Stored items from a collection
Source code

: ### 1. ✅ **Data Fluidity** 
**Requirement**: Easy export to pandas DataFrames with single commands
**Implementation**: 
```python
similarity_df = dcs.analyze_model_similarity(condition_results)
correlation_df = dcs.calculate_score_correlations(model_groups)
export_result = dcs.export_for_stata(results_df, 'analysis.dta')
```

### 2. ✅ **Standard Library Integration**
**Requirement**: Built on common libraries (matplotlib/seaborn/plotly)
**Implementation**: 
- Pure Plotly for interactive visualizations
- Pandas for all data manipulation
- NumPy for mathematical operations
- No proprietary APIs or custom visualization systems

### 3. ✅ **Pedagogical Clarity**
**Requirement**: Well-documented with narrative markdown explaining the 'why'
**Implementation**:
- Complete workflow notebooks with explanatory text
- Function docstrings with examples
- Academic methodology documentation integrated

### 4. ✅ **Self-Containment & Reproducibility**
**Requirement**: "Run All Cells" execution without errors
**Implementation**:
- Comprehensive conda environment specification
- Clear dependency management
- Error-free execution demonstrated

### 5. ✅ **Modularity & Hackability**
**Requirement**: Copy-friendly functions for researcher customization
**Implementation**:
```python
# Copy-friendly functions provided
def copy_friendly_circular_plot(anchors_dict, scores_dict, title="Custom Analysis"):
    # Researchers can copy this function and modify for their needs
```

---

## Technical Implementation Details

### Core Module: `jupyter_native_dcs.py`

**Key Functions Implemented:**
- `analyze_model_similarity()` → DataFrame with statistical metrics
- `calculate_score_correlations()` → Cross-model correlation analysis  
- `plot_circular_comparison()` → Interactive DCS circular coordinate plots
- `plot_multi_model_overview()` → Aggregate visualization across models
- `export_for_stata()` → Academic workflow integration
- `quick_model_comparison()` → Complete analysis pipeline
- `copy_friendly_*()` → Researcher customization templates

Instructions for the task: Copy the entries above exactly, so that each line matches the original.

Solution to this task:
Source code

: ### 1. ✅ **Data Fluidity** 
**Requirement**: Easy export to pandas DataFrames with single commands
**Implementation**: 
```python
similarity_df = dcs.analyze_model_similarity(condition_results)
correlation_df = dcs.calculate_score_correlations(model_groups)
export_result = dcs.export_for_stata(results_df, 'analysis.dta')
```

### 2. ✅ **Standard Library Integration**
**Requirement**: Built on common libraries (matplotlib/seaborn/plotly)
**Implementation**: 
- Pure Plotly for interactive visualizations
- Pandas for all data manipulation
- NumPy for mathematical operations
- No proprietary APIs or custom visualization systems

### 3. ✅ **Pedagogical Clarity**
**Requirement**: Well-documented with narrative markdown explaining the 'why'
**Implementation**:
- Complete workflow notebooks with explanatory text
- Function docstrings with examples
- Academic methodology documentation integrated

### 4. ✅ **Self-Containment & Reproducibility**
**Requirement**: "Run All Cells" execution without errors
**Implementation**:
- Comprehensive conda environment specification
- Clear dependency management
- Error-free execution demonstrated

### 5. ✅ **Modularity & Hackability**
**Requirement**: Copy-friendly functions for researcher customization
**Implementation**:
```python
# Copy-friendly functions provided
def copy_friendly_circular_plot(anchors_dict, scores_dict, title="Custom Analysis"):
    # Researchers can copy this function and modify for their needs
```

---

## Technical Implementation Details

### Core Module: `jupyter_native_dcs.py`

**Key Functions Implemented:**
- `analyze_model_similarity()` → DataFrame with statistical metrics
- `calculate_score_correlations()` → Cross-model correlation analysis  
- `plot_circular_comparison()` → Interactive DCS circular coordinate plots
- `plot_multi_model_overview()` → Aggregate visualization across models
- `export_for_stata()` → Academic workflow integration
- `quick_model_comparison()` → Complete analysis pipeline
- `copy_friendly_*()` → Researcher customization templates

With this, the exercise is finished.